Sicurezza, condizione femminile e welfare
L’interpretazione tradizionale del tema della sicurezza in rapporto alla condizione femminile si declina in termini di protezione dalla violenza e dall’abuso. Questi aspetti del problema sono sicuramente importanti ma danno luogo a una visione parziale. Come sappiamo, spesso i media mettono “in prima pagina” la questione della sicurezza in rapporto alla condizione femminile proprio in questi termini. E’ nostra intenzione mostrare in questo progetto che il tema sicurezza e condizione femminile ha una ambito più vasto e una visone più generale. Non e solo la salvaguarda fisica e sessuale della donna in altre parole, ad avere rilevanza, ma anche la sua sicurezza sociale, economia e morale. A questo aspetto del problema abbiamo dato l’etichetta non del tutto precisa ma a nostro avviso comprensibile di welfare. Questa ricerca si propone di analizzare i cambiamenti – pratici, ma anche concettuali e di obiettivi – in atto nei modelli di welfare state in relazione alla condizione femminile.
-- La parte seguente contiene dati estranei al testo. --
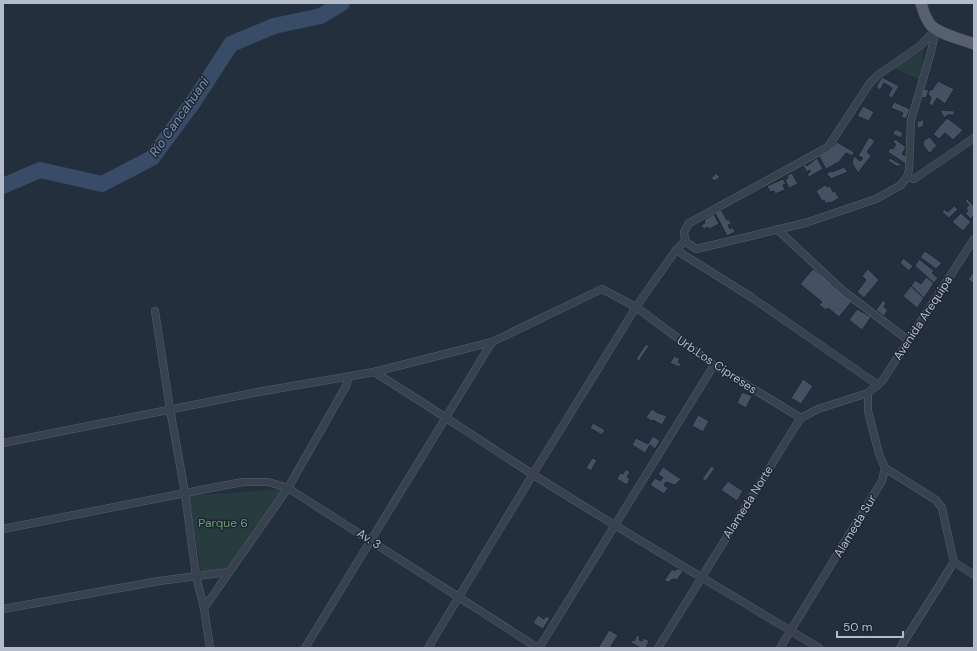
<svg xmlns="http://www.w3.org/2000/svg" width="977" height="651" font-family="'DM Sans',sans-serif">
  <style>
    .green { fill: #263c3f }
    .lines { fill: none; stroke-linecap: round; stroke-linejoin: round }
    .river { stroke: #394c67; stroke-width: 16 }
    .building { fill: #455162; stroke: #1f2835 }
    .street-casing { stroke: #565f6c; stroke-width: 8 }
    .primary-casing { stroke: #414a57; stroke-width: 12 }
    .street { stroke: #38414e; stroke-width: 7 }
    .primary { stroke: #56606e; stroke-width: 11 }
    .labels { text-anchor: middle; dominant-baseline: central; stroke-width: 3; stroke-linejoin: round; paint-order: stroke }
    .street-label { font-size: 12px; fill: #b4bcc9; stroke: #1d2633 }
    .park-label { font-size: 12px; fill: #6b9a76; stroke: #1d2633 }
    .water-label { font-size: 13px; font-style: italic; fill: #7c92b1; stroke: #1d2633 }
  </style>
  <rect width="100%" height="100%" fill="#242f3e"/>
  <g class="green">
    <polygon points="924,49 920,80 894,68"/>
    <polygon points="283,489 228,567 196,576 201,572 189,496"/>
  </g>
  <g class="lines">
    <polyline class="river" points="3,186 40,170 102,184 152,158 194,101 231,44 274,26 321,16 342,3"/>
  </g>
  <g class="building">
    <polygon points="882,77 899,86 892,98 888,96 892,88 884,83 880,90 876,87"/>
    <polygon points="938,81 954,89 945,104 937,98 932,106 929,104 931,97 928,95 929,90 932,90"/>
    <polygon points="921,89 929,90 926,98 920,97"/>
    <polygon points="894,102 910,109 906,119 901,117 903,113 891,108"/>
    <polygon points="863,106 874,112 869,121 857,116"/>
    <polygon points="940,110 955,111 954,115 948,115 944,118"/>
    <polygon points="922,118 924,122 923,126 919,128 917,128 917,121 921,121"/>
    <polygon points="947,118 963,130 953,140 945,133 939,139 933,134"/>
    <polygon points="896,129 903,133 901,138 895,135 894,136 893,133"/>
    <polygon points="869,137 875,141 867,152 871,156 858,173 852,163 854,156 860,161 863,158 858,156"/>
    <polygon points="930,137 937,146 933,149 933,151 929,153 923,145 924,140"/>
    <polygon points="895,139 906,147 902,154 907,157 906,164 888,152 890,148 893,149 896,144 893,143"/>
    <polygon points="837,142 854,152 853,156 846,153 839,162 826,169 819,156 832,148"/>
    <polygon points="817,158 823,169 809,177 807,174 810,172 810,170 807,172 803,166 806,164 807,166"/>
    <polygon points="890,158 902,165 901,167 899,165 898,167 888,161"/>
    <polygon points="844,167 848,172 831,179 829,176 828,177 827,173 831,171 832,172"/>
    <polygon points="718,172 719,173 717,174 720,177 715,181 711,178"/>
    <polygon points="792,173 798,184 789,188 785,180 788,178 787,175"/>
    <polygon points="783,179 786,184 783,185 785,190 775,194 774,191 770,192 767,186"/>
    <polygon points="825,185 827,187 830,186 833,192 835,191 839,198 831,203 829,202 826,204 824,200 822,201 816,191"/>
    <polygon points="967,199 974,206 974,215 971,219 965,213 968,211 966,208 969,205 965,201"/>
    <polygon points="954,206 958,209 949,218 942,212 944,209 948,212"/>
    <polygon points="721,210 727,220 729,219 731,224 728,225 730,229 733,227 735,232 727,236 715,213"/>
    <polygon points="961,213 971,222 963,231 952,222"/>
    <polygon points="714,214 719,224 709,229 708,227 704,229 701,225 705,223 704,220"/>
    <polygon points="925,251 942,263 936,269 920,257"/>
    <polygon points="903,258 913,266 909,271 900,263"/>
    <polygon points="919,259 934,271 932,273 938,278 934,283 915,266"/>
    <polygon points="813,269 853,300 839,317 828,308 826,310 819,305 822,302 800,284"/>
    <polygon points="868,269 879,280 864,298 857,292 866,280 862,276"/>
    <polygon points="973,273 974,274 974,284 968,279"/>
    <polygon points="926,277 934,283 924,298 911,286 915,280 921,284"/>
    <polygon points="911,286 924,298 917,308 903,296"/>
    <polygon points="883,300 886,303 884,307 888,310 884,316 876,310"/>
    <polygon points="857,309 871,317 862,330 849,320"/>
    <polygon points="646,344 649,346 639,361 636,359"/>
    <polygon points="674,356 680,359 678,362 681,364 679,367 670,363"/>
    <polygon points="803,379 813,386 801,404 791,398"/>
    <polygon points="742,392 752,396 746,408 737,403"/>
    <polygon points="652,409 658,413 667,416 662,425 653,420 651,421 646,417"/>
    <polygon points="698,415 709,421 703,432 692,426"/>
    <polygon points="593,423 605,430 602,435 590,428"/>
    <polygon points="653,436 660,441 655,449 650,445 645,453 632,445 636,438 648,444"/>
    <polygon points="592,458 597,460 591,471 586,468"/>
    <polygon points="711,466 715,468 706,481 702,479"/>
    <polygon points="663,467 681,479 675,485 666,482 664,485 668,488 664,494 650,485 655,478 660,481 663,478 658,474"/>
    <polygon points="626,469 630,472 627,477 630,479 627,485 617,479 620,473 623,474"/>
    <polygon points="728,481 743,491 737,501 721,490"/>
    <polygon points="677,568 683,571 677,580 672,579 669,582 664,581 672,569 675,571"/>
    <polygon points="538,615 544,619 546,616 550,618 543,629 533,623"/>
    <polygon points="609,630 618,635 610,648 598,648"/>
    <polygon points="637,635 640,637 639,640 642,641 644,638 649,641 646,648 641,648 631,643 632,640 634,641"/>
  </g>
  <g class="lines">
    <defs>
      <g id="street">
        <polygon points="936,29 931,52 911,120 909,170 907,177 901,185 876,199 805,223 696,249 685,241 684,232 689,223 828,147 870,83 878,75 920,46"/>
        <polyline points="907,177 914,179 974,138"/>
        <polyline points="777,229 842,290 908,340"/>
        <polyline points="676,250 751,297 878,385"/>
        <polyline points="155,311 170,409 185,493 196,576 204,608 210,648"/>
        <path d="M374 372C428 405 480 441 534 475 628 535 724 590 819 648"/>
        <polyline points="3,443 258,392 374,372 492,342 602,289 636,307 714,365 801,418"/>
        <polyline points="885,468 936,500 942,508 954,562 974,575"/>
        <polyline points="3,529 185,493 243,482 268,482 288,488 538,648"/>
        <polyline points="204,608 288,488 346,386 349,376"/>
        <polyline points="3,609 159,581 229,572"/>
        <polyline points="305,648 492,342"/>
        <polyline points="428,648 533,474 636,307 676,250 685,241"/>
        <polyline points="539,648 714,365"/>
        <polyline points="658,648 793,430 801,418 818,409 868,393 883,380 974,239"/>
        <polyline points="780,648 882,481 885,468 879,454 868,411 868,393"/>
        <polyline points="900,648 954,562"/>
      </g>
      <path id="primary" d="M921 3C923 10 925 18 930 24 937 34 962 39 974 44"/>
    </defs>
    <use href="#street" class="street-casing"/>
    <use href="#primary" class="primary-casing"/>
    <use href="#street" class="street"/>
    <use href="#primary" class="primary"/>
  </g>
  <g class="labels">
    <g class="street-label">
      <text transform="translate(923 318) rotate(-57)">Avenida Arequipa</text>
      <text transform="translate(717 365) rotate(34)">Urb.Los Cipreses</text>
      <text transform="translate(748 502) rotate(-58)">Alameda Norte</text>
      <text transform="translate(855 526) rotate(-59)">Alameda Sur</text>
      <text transform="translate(369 539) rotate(33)">Av. 3</text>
    </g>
    <g class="park-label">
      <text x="223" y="523">Parque 6</text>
    </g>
    <g class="water-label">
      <text transform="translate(179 117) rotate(-55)">Río Cancahuani</text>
    </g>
  </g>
  <rect width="977" height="651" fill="none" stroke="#b4bcc9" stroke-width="8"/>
  <path d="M837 631v6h66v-6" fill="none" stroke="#b4bcc9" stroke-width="2"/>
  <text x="843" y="631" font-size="12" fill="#b4bcc9" stroke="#1d2633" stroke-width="3" paint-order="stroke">50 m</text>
</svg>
Si ritiene che la trasformazione del welfare dev’essere messa anche in relazione, più o meno causale, con le trasformazioni dei bisogni, ovvero dei rischi sociali da un lato, delle aspettative di cittadinanza dall’altro. Sembrano inoltre sempre più necessarie analisi articolate di interessi, desideri e bisogni delle donne a partire dalle loro diversità e una definizione dell’identità e della soggettività dei destinatari a partire dalla loro vita quotidiana.